Due to the fragility of the froggies, I will abstain from using this (?able) product. More nerites are required! Thanks....


----------



## WheeledGoat (Jan 29, 2013)

part of me wants to say something like "but it's in such a low concentration, your frogs are probably fine"

but frogs are pretty sensitive, and I think if I had frogs, I'd agree with you - not worth the risk. you have got me thinking about setting up a terrarium w/ frogs, tho! I've always liked 'em. Is it really any harder than fish? Do you have a terrarium, or a full-out aquarium? Do they have/need a place to sit & rest out of the water?


----------



## frogwings (Aug 26, 2011)

Hi Wheeledgoat! 

Dwarf African frogs are aquatic and would require an aquarium. I have mine in a 10 gallon, heavily planted tank with 6 tetras and 2 otos.
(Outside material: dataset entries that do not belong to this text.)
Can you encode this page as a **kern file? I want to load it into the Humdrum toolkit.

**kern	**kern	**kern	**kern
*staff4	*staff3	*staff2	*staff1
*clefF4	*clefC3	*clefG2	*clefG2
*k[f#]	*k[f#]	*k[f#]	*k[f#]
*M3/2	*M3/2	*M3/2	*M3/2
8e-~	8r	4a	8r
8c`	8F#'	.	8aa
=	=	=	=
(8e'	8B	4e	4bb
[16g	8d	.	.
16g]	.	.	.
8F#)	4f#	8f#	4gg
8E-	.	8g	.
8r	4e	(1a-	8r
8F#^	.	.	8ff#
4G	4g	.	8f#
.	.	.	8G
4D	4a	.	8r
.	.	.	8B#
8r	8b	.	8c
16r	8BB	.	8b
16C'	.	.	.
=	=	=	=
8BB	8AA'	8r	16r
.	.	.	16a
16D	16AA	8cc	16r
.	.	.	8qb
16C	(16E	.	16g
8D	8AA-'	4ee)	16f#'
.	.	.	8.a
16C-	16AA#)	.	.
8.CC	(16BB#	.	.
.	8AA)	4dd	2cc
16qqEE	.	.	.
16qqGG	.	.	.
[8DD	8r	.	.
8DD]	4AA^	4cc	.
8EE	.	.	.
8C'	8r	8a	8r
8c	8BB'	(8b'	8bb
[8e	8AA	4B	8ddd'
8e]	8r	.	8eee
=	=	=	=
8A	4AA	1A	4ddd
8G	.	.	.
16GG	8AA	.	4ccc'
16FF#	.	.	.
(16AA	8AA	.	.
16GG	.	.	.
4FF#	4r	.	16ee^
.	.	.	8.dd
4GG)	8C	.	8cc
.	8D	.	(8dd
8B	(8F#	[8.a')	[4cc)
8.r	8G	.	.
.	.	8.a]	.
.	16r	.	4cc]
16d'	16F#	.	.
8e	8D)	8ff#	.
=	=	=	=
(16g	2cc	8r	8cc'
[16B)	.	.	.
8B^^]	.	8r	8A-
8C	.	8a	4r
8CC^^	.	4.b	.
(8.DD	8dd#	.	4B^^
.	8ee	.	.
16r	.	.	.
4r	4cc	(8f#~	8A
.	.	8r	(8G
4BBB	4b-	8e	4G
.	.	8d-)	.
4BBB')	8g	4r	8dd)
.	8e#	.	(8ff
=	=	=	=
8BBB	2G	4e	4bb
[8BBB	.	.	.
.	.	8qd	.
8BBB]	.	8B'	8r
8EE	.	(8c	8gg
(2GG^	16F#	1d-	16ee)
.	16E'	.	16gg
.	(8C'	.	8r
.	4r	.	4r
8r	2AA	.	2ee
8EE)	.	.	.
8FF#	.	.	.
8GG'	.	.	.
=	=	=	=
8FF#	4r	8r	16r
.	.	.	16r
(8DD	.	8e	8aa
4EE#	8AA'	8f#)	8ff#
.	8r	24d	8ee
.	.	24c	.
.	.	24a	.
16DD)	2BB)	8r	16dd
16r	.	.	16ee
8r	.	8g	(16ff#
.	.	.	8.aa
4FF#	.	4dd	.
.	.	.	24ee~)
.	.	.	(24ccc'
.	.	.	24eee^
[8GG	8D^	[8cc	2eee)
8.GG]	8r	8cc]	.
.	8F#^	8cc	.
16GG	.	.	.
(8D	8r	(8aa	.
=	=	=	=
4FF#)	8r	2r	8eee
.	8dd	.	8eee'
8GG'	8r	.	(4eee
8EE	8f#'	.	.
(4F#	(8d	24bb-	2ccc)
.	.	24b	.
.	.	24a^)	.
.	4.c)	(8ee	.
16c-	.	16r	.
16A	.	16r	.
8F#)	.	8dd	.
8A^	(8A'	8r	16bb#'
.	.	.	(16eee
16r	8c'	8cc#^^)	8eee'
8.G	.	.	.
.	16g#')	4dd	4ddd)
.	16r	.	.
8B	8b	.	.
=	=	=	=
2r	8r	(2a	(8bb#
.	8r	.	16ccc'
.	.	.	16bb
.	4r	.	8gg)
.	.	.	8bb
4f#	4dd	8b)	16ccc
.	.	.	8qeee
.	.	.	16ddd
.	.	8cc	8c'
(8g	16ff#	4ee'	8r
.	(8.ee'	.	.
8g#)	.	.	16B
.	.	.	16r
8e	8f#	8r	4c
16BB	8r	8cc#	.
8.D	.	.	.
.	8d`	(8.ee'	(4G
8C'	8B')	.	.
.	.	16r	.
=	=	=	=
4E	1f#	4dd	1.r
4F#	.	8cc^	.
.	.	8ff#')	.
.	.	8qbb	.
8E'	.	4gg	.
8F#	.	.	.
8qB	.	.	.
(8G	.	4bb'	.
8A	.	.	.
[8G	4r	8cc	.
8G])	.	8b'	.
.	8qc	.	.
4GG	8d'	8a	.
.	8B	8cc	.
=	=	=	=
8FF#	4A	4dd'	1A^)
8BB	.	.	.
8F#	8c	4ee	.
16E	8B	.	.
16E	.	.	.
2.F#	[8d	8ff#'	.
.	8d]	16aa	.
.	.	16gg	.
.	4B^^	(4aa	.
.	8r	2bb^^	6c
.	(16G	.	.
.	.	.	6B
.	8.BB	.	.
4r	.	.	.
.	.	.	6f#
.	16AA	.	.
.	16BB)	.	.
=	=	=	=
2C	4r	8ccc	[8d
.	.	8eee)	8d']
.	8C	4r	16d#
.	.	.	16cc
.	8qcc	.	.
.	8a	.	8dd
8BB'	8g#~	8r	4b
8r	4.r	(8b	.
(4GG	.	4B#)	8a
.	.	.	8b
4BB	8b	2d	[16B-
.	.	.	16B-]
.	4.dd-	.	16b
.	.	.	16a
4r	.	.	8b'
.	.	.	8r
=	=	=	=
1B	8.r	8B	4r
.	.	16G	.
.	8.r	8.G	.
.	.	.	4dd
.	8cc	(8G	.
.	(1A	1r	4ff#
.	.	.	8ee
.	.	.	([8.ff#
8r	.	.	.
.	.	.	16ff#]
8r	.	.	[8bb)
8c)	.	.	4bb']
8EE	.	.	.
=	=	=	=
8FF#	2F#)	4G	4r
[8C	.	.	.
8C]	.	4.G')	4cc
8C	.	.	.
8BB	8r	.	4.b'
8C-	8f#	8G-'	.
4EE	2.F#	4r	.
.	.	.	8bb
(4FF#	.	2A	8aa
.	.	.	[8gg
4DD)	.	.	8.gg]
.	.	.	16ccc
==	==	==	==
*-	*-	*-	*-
They do not come out of the water, but do need to have access to the surface to breath. Since they are very small (about the size of a 50 cent piece) they should be in a relatively shallow tank ~ I would think nothing over 14-16 inches deep. Maybe other members have had them in deeper tanks, I don't know.

I love mine! I don't see them often 'cause they hide during the day, but they are very cute when I do see them. During the day if you watch the tank for a while, you will see them shoot to the surface to grab a breath of air. 

They are easy to care for: just some food and an unimpeded route to the surface ~ water parameters the same as the fish! And, they must be kept with non-agressive fish or other aquatic critters that would make a meal out of them!


----------